Many of my friends will find this hard to believe, but I just cancelled my season ticket for the Nashville Predators. This might seem especially odd in that the 133 day lockout over a new Collective Bargaining Agreement (CBA) between the National Hockey League and the players’ union has just been resolved, and the shortened regular season is about to finally commence.
It takes a lot to shake the hockey out of my system. Even before the NHL’s arrival, I had seen hundreds of major and minor league games across the country, and wrote a monthly column on pro hockey marketing in a national publication for years. As a member of Mayor Phil Bredesen’s civic committee to research and recommend a downtown arena, I was one of the few that lobbied hard for the facility to be fitted for ice hockey. Other cam around to realizing that the NHL was a much better possibility for an expansion or relocated franchise than the NBA.
As some of you may know, I’ve been a staunch supporter of the Preds as a season ticket holder since Day 1 in 1998. In the first ten seasons, I only missed six games. I was on a first name basis friendship with then-owner Craig Leipold and attended countless fan relation and marketing meetings. I interacted regularly with many in the front office. Along with a few other knuckleheads, I helped create the fan experience known as Cellblock 303 that helped generate an energy at Preds’ games like none other in the league. My vocal histrionics and enthusiasm at the rink watching the Predators encircle their quarry…their prey, have earned me the monikers of “The Warden,” “The Duke of Rebuke,” and, most aptly, “Chief Goofball.” Heck, I was even at Bridgestone a day and a half after heart surgery yelling my head off for the Predators’ Game 5 clincher over the hated Red Wings in Round One of the Stanley Cup Playoffs last April. There has been little to compare with the fun and pride of watching this young team develop into strong contenders. So, it is clear that my loyalty to the Preds has been unwavering.
When the last lockout occurred, which wiped out the entire 2004-2005 season (a first for any major pro league in US sports history), I kept my money invested in my tickets. Like most fans, we realized that impasse was necessary for the well being of the league’s future. Exorbitant salaries, lack of a salary cap, no profit sharing, etc. needed to be addressed or the whole system would implode. In the next seven seasons, due to the positive changes that were implemented, the NHL’s revenue’s tripled to $3 billion, even in the face of the big recession.

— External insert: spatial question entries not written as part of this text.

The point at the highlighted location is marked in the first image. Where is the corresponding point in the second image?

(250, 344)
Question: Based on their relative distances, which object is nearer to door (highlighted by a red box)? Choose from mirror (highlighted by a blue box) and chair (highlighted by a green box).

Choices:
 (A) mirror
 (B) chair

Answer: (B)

You would think that unprecedented growth would mean that when the current contract came to a close this past September that there would just need to be a few minor tweaks to the next CBA and the league could continue its upward trajectory.
But no…greed reared its ugly head on both the owners and players union sides, and there were no reasonable compromises brought to bear on how these multi-millionaires were going to split $3,000,000,000. Hence, another lengthy shutdown. All the record-breaking growth of the Predators from last season, including a new record of 25 sellouts, swelling corporate partnerships, and the highest TV ratings in their history were put in jeopardy. Not to mention all the restaurateurs, parking enterprises, and arena employees whose livelihoods were threatened with all the cancelled games.
So, it is not without considerable consternation and sadness that I’ve made this decision. I certainly don’t want to see the Predators franchise fail, but SOMEBODY needs to get the message that these selfish work stoppages are unacceptable, especially to we fans who fill those millionaires coffers. And maybe it is just ME that needs to be reminded of this. When I weigh everything out, I still can’t get past the ungratefulness of the union and the owners. Nor can I stomach their presumption that we will blindly return no matter what.
I know of other season ticket holders who are willing to move forward, and I refuse to be critical of anyone else’s reasoning. If they are at peace with their decision, that is fine by me. My frustration is not with my fellow fans.
But I feel I need to make this statement. Perhaps I’ll have a change of heart once the regular season is complete. Or maybe it will be late in the summer before I’m ready. Or perhaps never.
My hope is that the league sees a significant drop in attendance and revenues this season. Maybe a franchise or two closes shop due to significant downturns. Then, perhaps, some vows will be made by the powers-that-be to NEVER put the fans through this again (I can dream, can’t I?).
No doubt I will pine-away some evenings for the adrenaline rush of a spirited contest against the Dead Things, Blackholes, or Blosers. Going to a Predators’ game is a form of Primal Scream Therapy where I can pour it out in a way that is good for my constitution. But more than anything, I will miss the camaraderie of all my fellow inmates in the Cellblock, and the rest of the NBP (North Balcony Posse). I hope to see you all again…and please don’t hold this against me.
When I receive my refund from the Preds for my season ticket, I’m signing it over to the Nashville Rescue Mission. Now there’s a downtown institution that’s been staying open day in and day out for decades and actually doing what they’re supposed to be doing.